Step 1: Import Required Libraries

The experiment begins by importing the Python libraries required for data processing, visualization, clustering, and evaluation.

The following libraries are used:

• pandas for reading and managing the dataset
• numpy for numerical operations
• matplotlib for creating visualizations
• KMeans from scikit-learn to implement the clustering algorithm
• StandardScaler for feature scaling
• silhouette_score and davies_bouldin_score for evaluating clustering performance

Step 2: Load the Dataset

Load the Mall_Customers.csv dataset using pandas.

Step 3: Perform Data Analysis

Before applying the clustering algorithm, perform basic exploratory analysis to understand the dataset.

The following tasks should be performed:

• head() - used to display the first few records of the dataset
• tail() - shows the last few entries
• describe() - provides statistical summaries such as mean, minimum, and maximum values
• info() - displays column data types and general dataset information
• isnull().sum() - checks for missing values in each column
• shape - gives the number of rows and columns in the dataset

Although the dataset may contain several columns, only two features are used for clustering in this experiment:

• Annual Income
• Spending Score

These features represent the purchasing behavior of customers and are used to measure similarity between customers.
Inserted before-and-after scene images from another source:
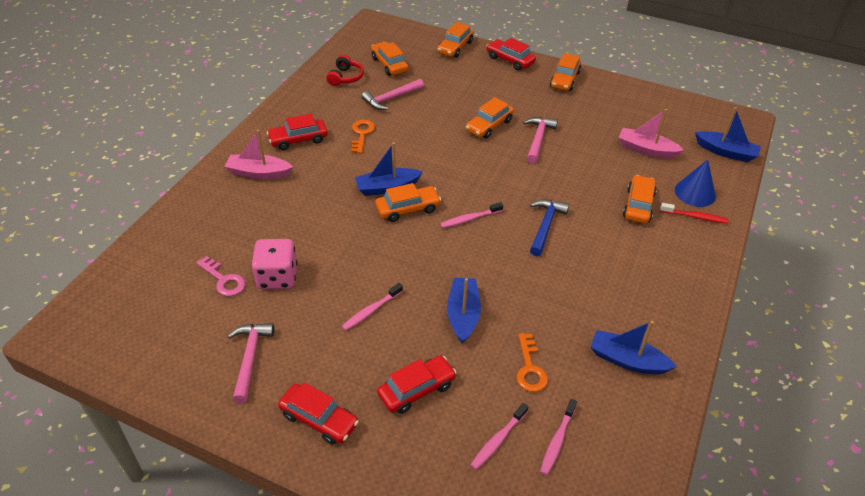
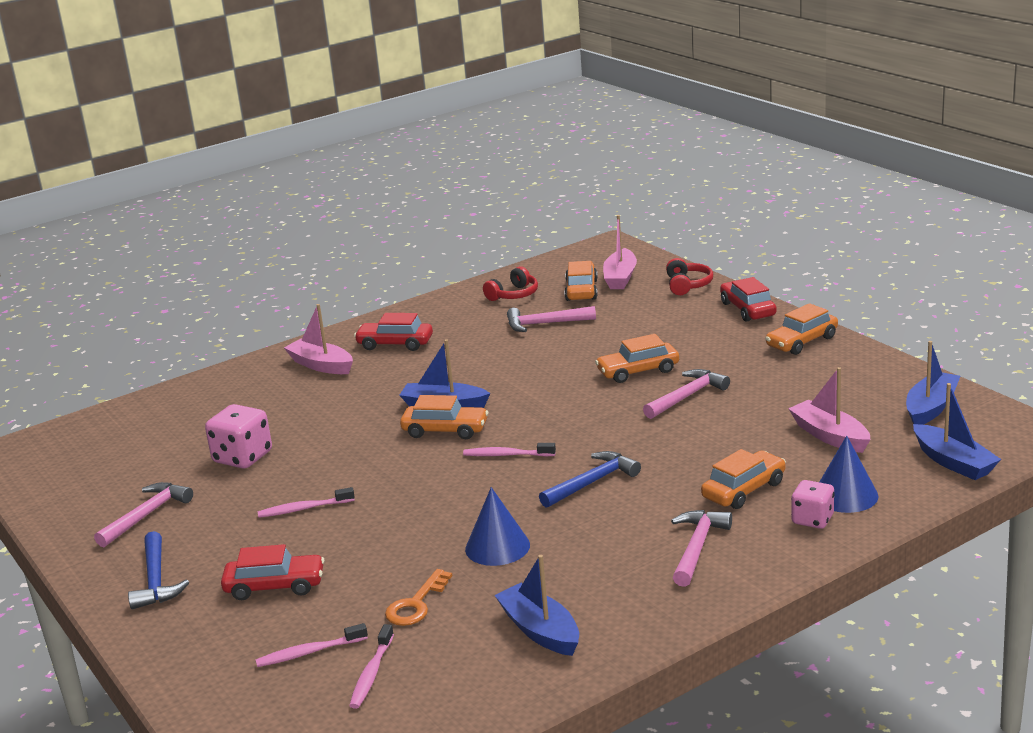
camera: 35 degrees right, 20 degrees down
pink key [196,256,246,296] -> none
red car [278,382,359,445] -> blue hammer [128,531,189,609]
orange key [352,119,375,153] -> none
orange car [437,22,474,58] -> red headphones [666,258,713,295]
blue boat [447,278,481,344] -> blue boat moved to [906,341,961,425]
pink toothbrush [540,399,577,475] -> pink toothbrush turned 45 degrees counterclockwise [349,624,394,709]
red toothbrush [660,203,729,224] -> pink dice [791,480,835,529]
none -> blue cone [465,487,530,566]
none -> pink boat [603,215,637,289]
none -> pink hammer [671,510,732,587]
Before applying the clustering algorithm, a scatter plot is created to visualize how the data points are distributed.

The plot displays:

• Annual Income on the x-axis
• Spending Score on the y-axis

Each point in the graph represents a customer. This visualization provides a preliminary understanding of the data distribution and helps observe whether natural groupings might exist in the dataset.

Step 4: Apply Feature Scaling

Apply feature scaling to normalize the data before clustering.

Feature scaling is necessary because the two features have different numerical ranges:

• Annual Income ranges approximately from 10 to 150
• Spending Score ranges from 1 to 100

Since K-Means uses distance-based calculations, features with larger ranges may dominate the clustering process. Applying scaling ensures that both features contribute equally to distance calculations.

Therefore, StandardScaler is applied to standardize the features.

This process transforms the data so that:

• The mean becomes 0
• The standard deviation becomes 1

The scaled data is stored in X_scaled, which is used for model training.

Step 5: Determine the Optimal Number of Clusters using the Elbow Method

Determine the appropriate value of K (number of clusters) before training the K-Means model.

The K-Means algorithm requires the number of clusters to be specified in advance. In practice, the correct number of clusters is not known beforehand, so the Elbow Method is used to estimate an appropriate value.

The following steps should be performed:

1. Run the K-Means algorithm for multiple values of K (for example K = 1 to K = 10).
2. For each value of K, compute the Within-Cluster Sum of Squares (WCSS).
3. Store the WCSS value obtained for each value of K.
4. Plot a graph with:
   • Number of clusters (K) on the x-axis
   • WCSS values on the y-axis.

WCSS represents the sum of squared distances between each data point and the centroid of its assigned cluster.

As the value of K increases, WCSS decreases because clusters become smaller and more compact. However, after a certain point the decrease becomes minimal.

The point where the curve forms a distinct bend or “elbow” indicates the optimal number of clusters.

Step 6: Train the K-Means Model

After determining the optimal value of K using the Elbow Method, train the K-Means clustering model using that value.

The training process includes the following steps:

1. Initialize the K-Means model with the selected value of K.
2. Randomly place the initial centroids in the feature space.
3. Assign each data point to the nearest centroid using distance calculations.
4. Compute the new centroid of each cluster by calculating the mean of all points belonging to that cluster.
5. Repeat the assignment and centroid update process until the centroids no longer change significantly.

After convergence, each data point is assigned a cluster label representing the group to which it belongs.

Step 7: Visualize the Clusters

Visualize the clustering results using a scatter plot.

In the plot:

• Each cluster is represented using a different color.
• Cluster centroids are displayed using a distinct red “X” marker.

This visualization clearly shows how the algorithm segments customers into different groups based on purchasing behavior.

Step 8: Evaluate the Clustering Results

Evaluate the clustering performance using the following metrics.

Silhouette Score

This metric measures how similar a data point is to its own cluster compared to other clusters.

• Range: −1 to 1
• Higher values indicate better clustering quality.

Davies–Bouldin Score

This metric measures the average similarity between clusters, considering both cluster compactness and separation.

• Lower values indicate better clustering.

Calinski–Harabasz Score

This metric measures the ratio of between-cluster dispersion to within-cluster dispersion.

• Higher values indicate better cluster separation.

These metrics can be computed using functions available in scikit-learn, and the obtained values help assess the quality of clustering.